Molecular Crystals and Liquid Crystals Science and Technology. Section A. Molecular Crystals and Liquid Crystals, Vol.269, 1-1, 1995
Novel Ion Containing Liquid-Crystals and Liquid-Crystalline Main-Chain Polymers Based on Trans-1,2-bis(4-Pyridyl Ethylene) Mesogen
Ion bearing liquid crystalline compounds based on trans-1,2-bis (4-pyridinium) ethylene were synthesized and studied. These compounds included low molecular mass analogues, twin model compounds and main chain ionomers. Most of these exhibited liquid crystallinity of the smectic type. As a general rule the introduction of charges into the mesogenic moiety increased the stability (transition temperature) of the mesophase. Large supercooling effects, broad mesophase intervals and tendency to polymorphism are common features of these ionic mesogenic compounds. In the case of twin model compounds a variety of smectic phases were observed. The nature of these was dependent on the nature of the counterion and the thermal history of the compound. Tosylate or p.toluene sulfonate counterions promoted a higher degree of order in smectic mesophases as well as higher transition temperatures compared to methylsulfonate counterions.

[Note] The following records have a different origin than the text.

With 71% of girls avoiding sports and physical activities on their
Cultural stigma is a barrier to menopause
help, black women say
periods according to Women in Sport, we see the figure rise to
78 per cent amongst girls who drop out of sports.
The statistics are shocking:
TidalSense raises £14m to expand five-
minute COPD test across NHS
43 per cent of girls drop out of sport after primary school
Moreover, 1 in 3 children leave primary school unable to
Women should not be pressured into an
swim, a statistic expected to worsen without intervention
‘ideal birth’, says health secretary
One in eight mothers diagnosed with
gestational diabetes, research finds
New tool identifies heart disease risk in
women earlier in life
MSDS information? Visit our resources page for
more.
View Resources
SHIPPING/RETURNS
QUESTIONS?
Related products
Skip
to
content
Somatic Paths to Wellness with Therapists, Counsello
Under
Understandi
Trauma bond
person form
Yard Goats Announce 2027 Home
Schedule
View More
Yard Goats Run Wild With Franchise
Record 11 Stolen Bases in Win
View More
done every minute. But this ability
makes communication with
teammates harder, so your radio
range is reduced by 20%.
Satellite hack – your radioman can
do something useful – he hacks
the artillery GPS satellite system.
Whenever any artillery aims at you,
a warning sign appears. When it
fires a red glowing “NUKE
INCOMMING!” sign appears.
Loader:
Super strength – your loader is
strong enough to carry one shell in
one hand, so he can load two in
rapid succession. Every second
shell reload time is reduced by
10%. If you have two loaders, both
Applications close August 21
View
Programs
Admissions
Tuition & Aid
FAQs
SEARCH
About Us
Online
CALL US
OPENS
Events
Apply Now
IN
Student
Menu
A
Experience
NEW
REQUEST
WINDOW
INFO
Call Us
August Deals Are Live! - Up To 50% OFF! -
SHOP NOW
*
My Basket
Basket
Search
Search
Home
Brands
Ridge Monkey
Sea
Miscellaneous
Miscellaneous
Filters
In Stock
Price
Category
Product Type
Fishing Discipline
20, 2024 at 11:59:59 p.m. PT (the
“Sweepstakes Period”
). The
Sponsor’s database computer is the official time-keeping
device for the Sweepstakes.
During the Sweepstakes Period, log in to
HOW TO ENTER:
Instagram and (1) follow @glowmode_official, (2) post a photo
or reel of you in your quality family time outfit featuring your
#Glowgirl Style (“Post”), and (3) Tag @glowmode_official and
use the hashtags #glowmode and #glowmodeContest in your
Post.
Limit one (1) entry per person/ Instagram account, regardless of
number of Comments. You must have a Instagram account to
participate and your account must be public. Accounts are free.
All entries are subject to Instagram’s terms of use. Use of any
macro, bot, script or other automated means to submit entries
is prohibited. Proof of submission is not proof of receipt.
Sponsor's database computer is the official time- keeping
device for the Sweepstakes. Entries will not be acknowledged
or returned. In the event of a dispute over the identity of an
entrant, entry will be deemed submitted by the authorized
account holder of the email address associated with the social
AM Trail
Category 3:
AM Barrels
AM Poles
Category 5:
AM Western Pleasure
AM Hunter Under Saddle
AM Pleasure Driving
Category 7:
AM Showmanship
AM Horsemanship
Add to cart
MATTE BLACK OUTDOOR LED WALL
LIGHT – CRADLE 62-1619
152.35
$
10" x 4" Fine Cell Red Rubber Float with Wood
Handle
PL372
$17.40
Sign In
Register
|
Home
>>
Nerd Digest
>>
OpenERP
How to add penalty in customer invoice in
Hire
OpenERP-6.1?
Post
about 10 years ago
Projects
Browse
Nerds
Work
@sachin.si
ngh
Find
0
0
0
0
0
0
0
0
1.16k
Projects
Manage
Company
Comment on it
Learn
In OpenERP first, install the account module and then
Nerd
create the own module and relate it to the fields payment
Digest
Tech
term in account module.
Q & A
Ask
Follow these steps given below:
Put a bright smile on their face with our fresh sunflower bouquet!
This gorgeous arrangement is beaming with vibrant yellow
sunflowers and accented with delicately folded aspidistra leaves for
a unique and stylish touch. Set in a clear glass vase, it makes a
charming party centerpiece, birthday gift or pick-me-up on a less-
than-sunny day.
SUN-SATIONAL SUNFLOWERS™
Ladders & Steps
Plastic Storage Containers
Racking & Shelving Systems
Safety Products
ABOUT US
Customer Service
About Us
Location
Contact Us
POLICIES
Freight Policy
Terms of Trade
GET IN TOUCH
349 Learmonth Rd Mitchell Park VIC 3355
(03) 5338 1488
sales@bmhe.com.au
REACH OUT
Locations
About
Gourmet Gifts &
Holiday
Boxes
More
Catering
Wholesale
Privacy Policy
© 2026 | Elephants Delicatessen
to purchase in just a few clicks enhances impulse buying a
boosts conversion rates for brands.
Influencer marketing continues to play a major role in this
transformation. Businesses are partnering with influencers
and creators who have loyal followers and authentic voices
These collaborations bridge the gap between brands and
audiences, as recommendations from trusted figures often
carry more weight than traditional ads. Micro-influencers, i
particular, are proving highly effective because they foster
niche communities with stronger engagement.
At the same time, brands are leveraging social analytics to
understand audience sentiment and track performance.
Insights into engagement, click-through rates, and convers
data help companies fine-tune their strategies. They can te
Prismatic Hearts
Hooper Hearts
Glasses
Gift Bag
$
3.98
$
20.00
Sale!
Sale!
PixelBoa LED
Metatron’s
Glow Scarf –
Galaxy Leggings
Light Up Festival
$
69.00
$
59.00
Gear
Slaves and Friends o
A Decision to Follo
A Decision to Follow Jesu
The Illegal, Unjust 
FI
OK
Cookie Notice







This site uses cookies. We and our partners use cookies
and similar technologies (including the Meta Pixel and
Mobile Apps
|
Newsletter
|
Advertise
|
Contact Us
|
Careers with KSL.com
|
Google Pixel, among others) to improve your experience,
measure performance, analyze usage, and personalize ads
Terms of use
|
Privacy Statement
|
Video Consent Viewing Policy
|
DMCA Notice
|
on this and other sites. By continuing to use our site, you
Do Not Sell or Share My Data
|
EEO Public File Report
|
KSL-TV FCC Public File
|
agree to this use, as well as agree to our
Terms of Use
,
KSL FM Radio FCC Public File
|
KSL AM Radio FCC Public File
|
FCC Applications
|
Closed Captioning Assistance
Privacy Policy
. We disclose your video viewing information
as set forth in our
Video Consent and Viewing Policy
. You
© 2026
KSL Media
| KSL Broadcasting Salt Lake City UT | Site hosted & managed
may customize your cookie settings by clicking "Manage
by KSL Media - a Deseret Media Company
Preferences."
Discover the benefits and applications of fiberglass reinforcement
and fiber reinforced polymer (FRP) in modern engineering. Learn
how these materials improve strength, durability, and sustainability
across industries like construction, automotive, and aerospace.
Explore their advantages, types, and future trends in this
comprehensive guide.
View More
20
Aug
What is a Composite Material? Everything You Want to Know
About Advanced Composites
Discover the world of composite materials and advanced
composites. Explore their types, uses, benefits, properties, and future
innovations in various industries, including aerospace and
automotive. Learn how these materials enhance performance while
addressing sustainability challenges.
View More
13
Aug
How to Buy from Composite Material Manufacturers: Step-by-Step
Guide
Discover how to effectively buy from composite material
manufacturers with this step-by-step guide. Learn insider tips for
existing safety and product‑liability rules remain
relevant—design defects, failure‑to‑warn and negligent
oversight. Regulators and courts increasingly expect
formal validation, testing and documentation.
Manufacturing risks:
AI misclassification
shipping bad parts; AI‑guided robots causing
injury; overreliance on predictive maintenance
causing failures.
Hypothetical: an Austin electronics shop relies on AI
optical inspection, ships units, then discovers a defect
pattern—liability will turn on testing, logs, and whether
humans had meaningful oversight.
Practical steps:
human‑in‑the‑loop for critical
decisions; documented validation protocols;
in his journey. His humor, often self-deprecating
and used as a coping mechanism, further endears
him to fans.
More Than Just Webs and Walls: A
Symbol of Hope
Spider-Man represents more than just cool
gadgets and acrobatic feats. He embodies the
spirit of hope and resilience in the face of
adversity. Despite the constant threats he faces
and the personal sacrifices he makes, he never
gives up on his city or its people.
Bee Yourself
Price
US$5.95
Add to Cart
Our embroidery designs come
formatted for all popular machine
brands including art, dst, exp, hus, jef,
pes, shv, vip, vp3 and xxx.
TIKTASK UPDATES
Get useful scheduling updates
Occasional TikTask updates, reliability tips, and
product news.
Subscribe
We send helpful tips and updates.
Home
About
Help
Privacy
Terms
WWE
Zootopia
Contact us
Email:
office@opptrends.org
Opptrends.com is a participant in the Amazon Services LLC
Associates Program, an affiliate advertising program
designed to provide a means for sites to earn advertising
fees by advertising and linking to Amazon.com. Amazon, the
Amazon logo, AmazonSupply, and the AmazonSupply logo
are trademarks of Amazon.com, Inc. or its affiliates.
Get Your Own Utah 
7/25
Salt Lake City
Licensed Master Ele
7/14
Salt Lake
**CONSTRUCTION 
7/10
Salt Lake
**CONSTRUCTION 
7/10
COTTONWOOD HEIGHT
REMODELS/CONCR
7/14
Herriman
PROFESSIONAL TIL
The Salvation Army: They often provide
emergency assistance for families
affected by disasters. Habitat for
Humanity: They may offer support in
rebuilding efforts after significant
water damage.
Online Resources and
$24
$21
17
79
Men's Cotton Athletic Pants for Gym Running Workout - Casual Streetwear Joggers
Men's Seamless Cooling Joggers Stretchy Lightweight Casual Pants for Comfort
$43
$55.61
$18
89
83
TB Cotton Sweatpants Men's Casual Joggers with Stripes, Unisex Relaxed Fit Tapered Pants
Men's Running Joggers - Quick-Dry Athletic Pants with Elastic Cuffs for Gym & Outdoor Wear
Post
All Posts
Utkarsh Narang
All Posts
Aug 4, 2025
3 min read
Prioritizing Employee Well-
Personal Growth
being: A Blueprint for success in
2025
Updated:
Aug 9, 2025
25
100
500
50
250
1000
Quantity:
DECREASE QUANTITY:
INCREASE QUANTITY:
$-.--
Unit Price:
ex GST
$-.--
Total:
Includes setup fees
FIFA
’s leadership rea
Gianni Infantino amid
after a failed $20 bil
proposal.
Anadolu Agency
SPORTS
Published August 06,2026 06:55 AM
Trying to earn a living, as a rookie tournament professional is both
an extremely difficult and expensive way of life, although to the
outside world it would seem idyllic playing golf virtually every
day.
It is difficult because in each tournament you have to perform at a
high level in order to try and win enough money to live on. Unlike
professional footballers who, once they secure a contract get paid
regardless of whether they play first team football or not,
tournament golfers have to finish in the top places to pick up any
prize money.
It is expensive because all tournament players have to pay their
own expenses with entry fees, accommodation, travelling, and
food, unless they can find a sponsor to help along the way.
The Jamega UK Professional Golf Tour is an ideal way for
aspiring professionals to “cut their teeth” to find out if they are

A pronounced odd-even effect of the isotropisation temperature of the twin compounds was observed. Compounds with even numbered methylene spacers display higher transition temperatures than those with an odd spacer. Only polymers with methylsulfonate and toluenesulfonate counterions were found to exhibit both, thermotropic and lyotropic mesophases. Thermotropic mesophases were characterized as smectic mesophases of lower order (S-A). The nature of lyotropic mesophases were not determined. High transition temperatures and concommitant oxydative crosslinking made the study of polymers with halogen counterions difficult. Polymers with halogen and perchlorate counterions were found to be poorly soluble in water precluding the formation of lyotropic mesophases. The introduction of a few siloxane bonds into the flexible spacer joining the charged mesogen moieties has a dramatic effect on lowering the transition temperatures and making possible the study of mesophases up to their isotropisation temperature. Preliminary characterization of polymers with siloxane containing spacer and methylsulfonate/tosylalte counterions suggest a smectic mesophase of lower order.